Hope this helped you.

[Borek]

Thus we get cyclobutene (do you also apply stereoisomerism, then you get a cis and a trans isomer.)

trans-cyclobutene?

[ssssss]

I dont need help on this,i already know the answer.I found this question interesting thats why i have put it here.


The last part of the question is not simple as it seems.In reality it is a virtually impossible question.

 The last one C15H32 has over 4000 isomers and some are even not synthesized yet.So thats not practical you can draw all the isomers of it.

[AWK]

a) C4H6 as acyclic:

has the formula C(n)H(2n-2) suggesting an alkyn. Thus it can contain a triple bond. There are 2 isomers with a triple bond: 1-butyn and 2-butyn

You can also have 2 double bonds. Isomers are 1,2 butadiene and 1,3 butadiene.

As a aliphatic and cyclic compound, we must have a double bond in the ring, since alicyclic compunds obey C(n)H(2n).
Thus we get cyclobutene (do you also apply stereoisomerism, then you get a cis and a trans isomer.)

Sdekivit lost two isomers of methylcyclopropene

trans-cyclobutene?

Borek idea is rather impossible from sterical point of view

[sdekivit]

yes, and with the last one, i only discussed the single methyl-ethyl and so on. But we can also make more methygroups and ethylgroups ofcourse.

[Borek]

Borek idea is rather impossible from sterical point of view

It wasn't my idea, hence the question mark

[sparkgap]

For question a, you guys forgot bicyclobutane.

"...b) we have a phenyl with a methoxygroup that can be placed at the ortho, meta and para position..."

Ortho (or for that matter, meta and para)  to what? There's only one anisole, but three cresols...

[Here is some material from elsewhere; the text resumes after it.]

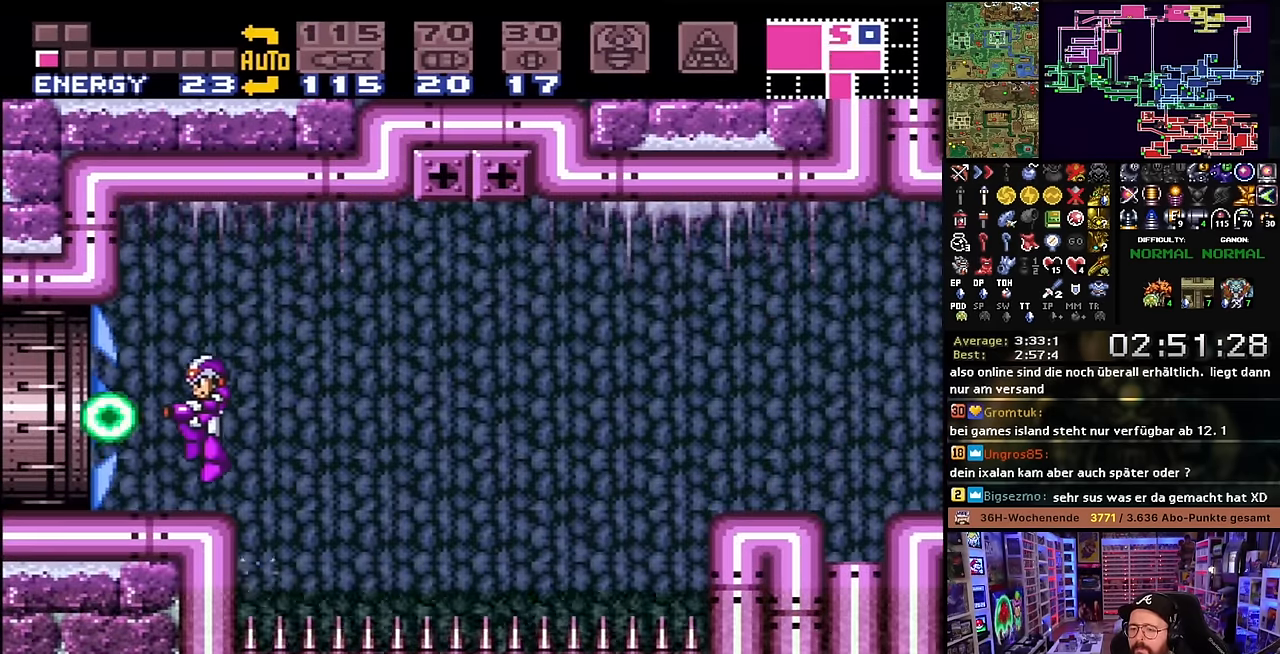
{"buttons": ["X", "DPAD_LEFT"], "events": [[17, "DPAD_LEFT", "down"], [333, "X", "up"], [350, "X", "down"]]}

Let's see.. "only those that are aromatic"... so ethoxycyclopentadienylide ion counts? (as to the question of existence, that's another can of worms...)

Tsk, I forgot the analytic formula for the number of possible isomers of an alkane with n C atoms... anyone remember offhand?

sparky (^_^)

P.S. Hi all!!

[lemonoman]

I don't remember offhand no.  But aparently it's complicated...it would have to be to generate the following sequence, starting with n=1:

1,1,1,1,2,3,5,9,18,35,75,159,355,802,1858,4347,10359,24894, 60523,148284,366319,910726,2278658,5731580,14490245, 36797588,93839412,240215803,617105614,1590507121,4111846763, 10660307791,27711253769

Maybe someone with a huge math background could get us the formula from those numbers?  

ALSO for reference this is sequence A000602 in Online Encyclopedia of Integer Sequences.

P.S. All that info plus more can be found in WikiPedia

[AWK]

Maybe someone with a huge math background could get us the formula from those numbers?

There is no an easy general formula for such calculations
see: http://www.scctm.org/Awards/Ballard_Paper.pdf